I have two suggestions for you: First, I would ask that you file a complaint notice with the Internet Crime Complaint Center or IC3 (, which is a joint partnership between the FBI, the National White Collar Crime Center and the Bureau of Justice Assistance. Your complaint might help prevent someone else from falling into this same trap. Secondly, I ask that you share this information with others at or the website where you first saw this notice. The more information we share, the better protected we are against fraud.

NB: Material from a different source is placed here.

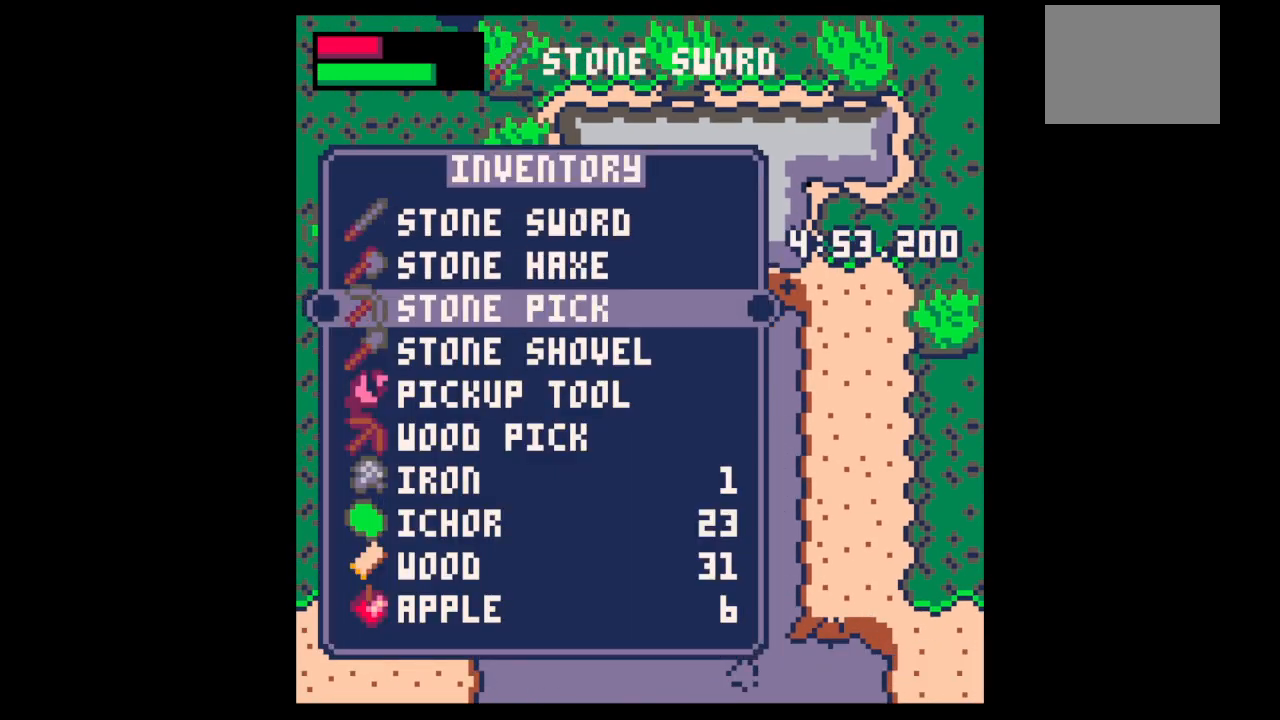
{"keys": ["up"], "events": [[100, "down", "down"], [133, "down", "up"], [267, "up", "down"], [367, "up", "up"], [433, "up", "down"]]}
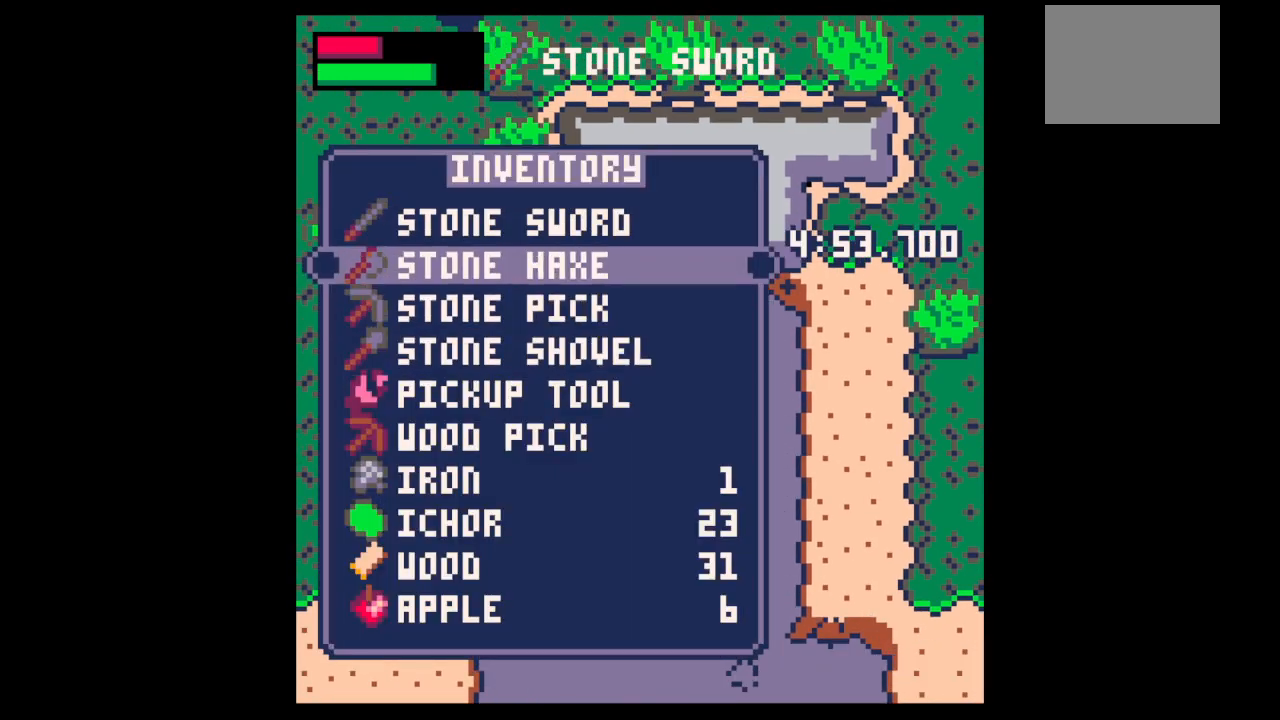
{"keys": ["left", "x"], "events": [[67, "up", "up"], [67, "x", "down"], [100, "left", "down"], [100, "x", "up"], [200, "x", "down"], [400, "down", "down"], [433, "down", "up"]]}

Again, I am sorry for the loss of your time and effort. I wish you all the best in your search for a loving and legitimate adoption.
“End Quote.

Can you imagine the feelings of shock, doubt, anger and sadness milling around in my head right now!? I feel emotionally raped. What sort of monstrous human being can put another person through such emotional torture just to gain money? When I go home today, I have to explain this all to my wife. How can I put her through this? It feels like losing a child. I am just so angry right now and I know this will all turn into deep depression over the weekend. We will just have to be strong for each other to be able to put this behind us now.

That’s my story. I hope it will help someone out there to avoid falling into a similar trap and save someone from this pain that I’m feeling right now.
PapAdder PapAdder
36-40, M
1 Response Jul 30, 2010

I got that same email you did.From the lawyer and bla bla.I found it on CL and knew it was a scam.I sent no pictures and no information.They also do scams with pets and just friendship scams.She'll tell you she needs to buy personal care items and wants you to send $50 so she can get what she needs.Send no money Camroon's way.Really that part of the planet should not have internet to contact the rest of the planet.